TASK ITEM: Only the lines of the data below from the one with "Di daxuyaniyeke ku ji aliyê Baroya Wanê ve" through the one with "dibînin û qalibên" are wanted. Repeat them exactly.

DATA SHOWN:
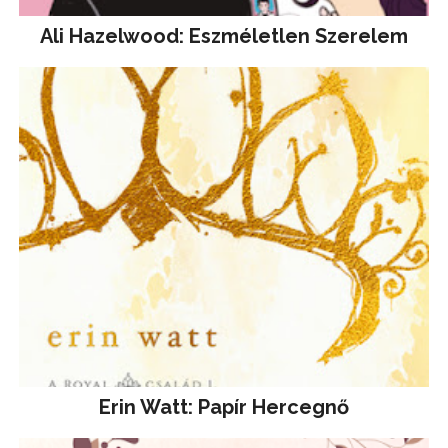
Ali Hazelwood: Eszméletlen Szerelem
Erin Watt: Papír Hercegnő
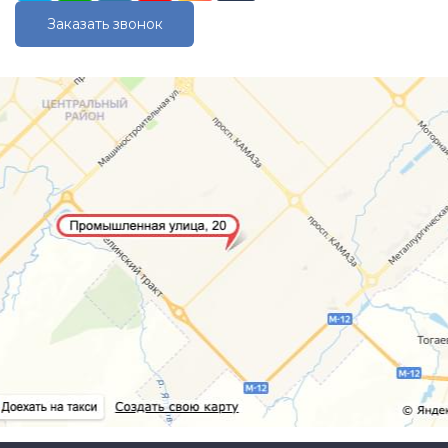
Заказать звонок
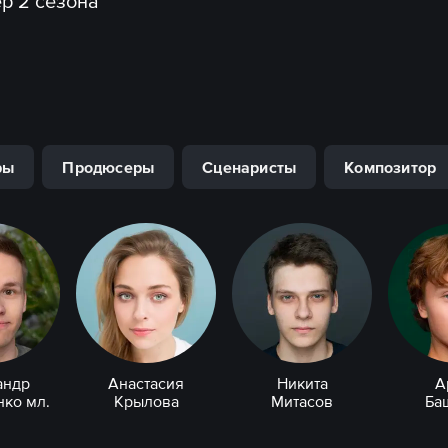
р 2 сезона
ры
Продюсеры
Сценаристы
Композитор
андр
Анастасия
Никита
А
ко мл.
Крылова
Митасов
Ба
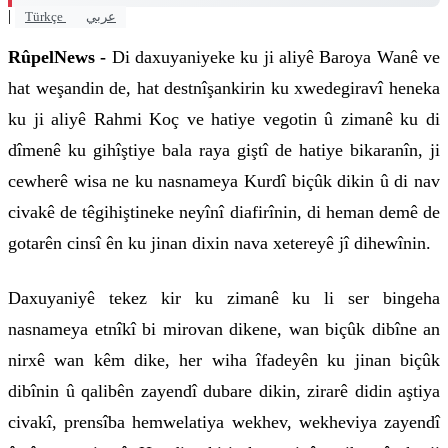
|
Türkçe
عربي
RûpelNews -
Di daxuyaniyeke ku ji aliyê Baroya Wanê ve
hat weşandin de, hat destnîşankirin ku xwedegiravî heneka
ku ji aliyê Rahmi Koç ve hatiye vegotin û zimanê ku di
dîmenê ku gihîştiye bala raya giştî de hatiye bikaranîn, ji
cewherê wisa ne ku nasnameya Kurdî biçûk dikin û di nav
civakê de têgihiştineke neyînî diafirînin, di heman demê de
gotarên cinsî ên ku jinan dixin nava xetereyê jî dihewînin.
Daxuyaniyê tekez kir ku zimanê ku li ser bingeha
nasnameya etnîkî bi mirovan dikene, wan biçûk dibîne an
nirxê wan kêm dike, her wiha îfadeyên ku jinan biçûk
dibînin û qalibên zayendî dubare dikin, zirarê didin aştiya
civakî, prensîba hemwelatiya wekhev, wekheviya zayendî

RESPONSE FOR THIS EXERCISE:
Di daxuyaniyeke ku ji aliyê Baroya Wanê ve
hat weşandin de, hat destnîşankirin ku xwedegiravî heneka
ku ji aliyê Rahmi Koç ve hatiye vegotin û zimanê ku di
dîmenê ku gihîştiye bala raya giştî de hatiye bikaranîn, ji
cewherê wisa ne ku nasnameya Kurdî biçûk dikin û di nav
civakê de têgihiştineke neyînî diafirînin, di heman demê de
gotarên cinsî ên ku jinan dixin nava xetereyê jî dihewînin.
Daxuyaniyê tekez kir ku zimanê ku li ser bingeha
nasnameya etnîkî bi mirovan dikene, wan biçûk dibîne an
nirxê wan kêm dike, her wiha îfadeyên ku jinan biçûk
dibînin û qalibên zayendî dubare dikin, zirarê didin aştiya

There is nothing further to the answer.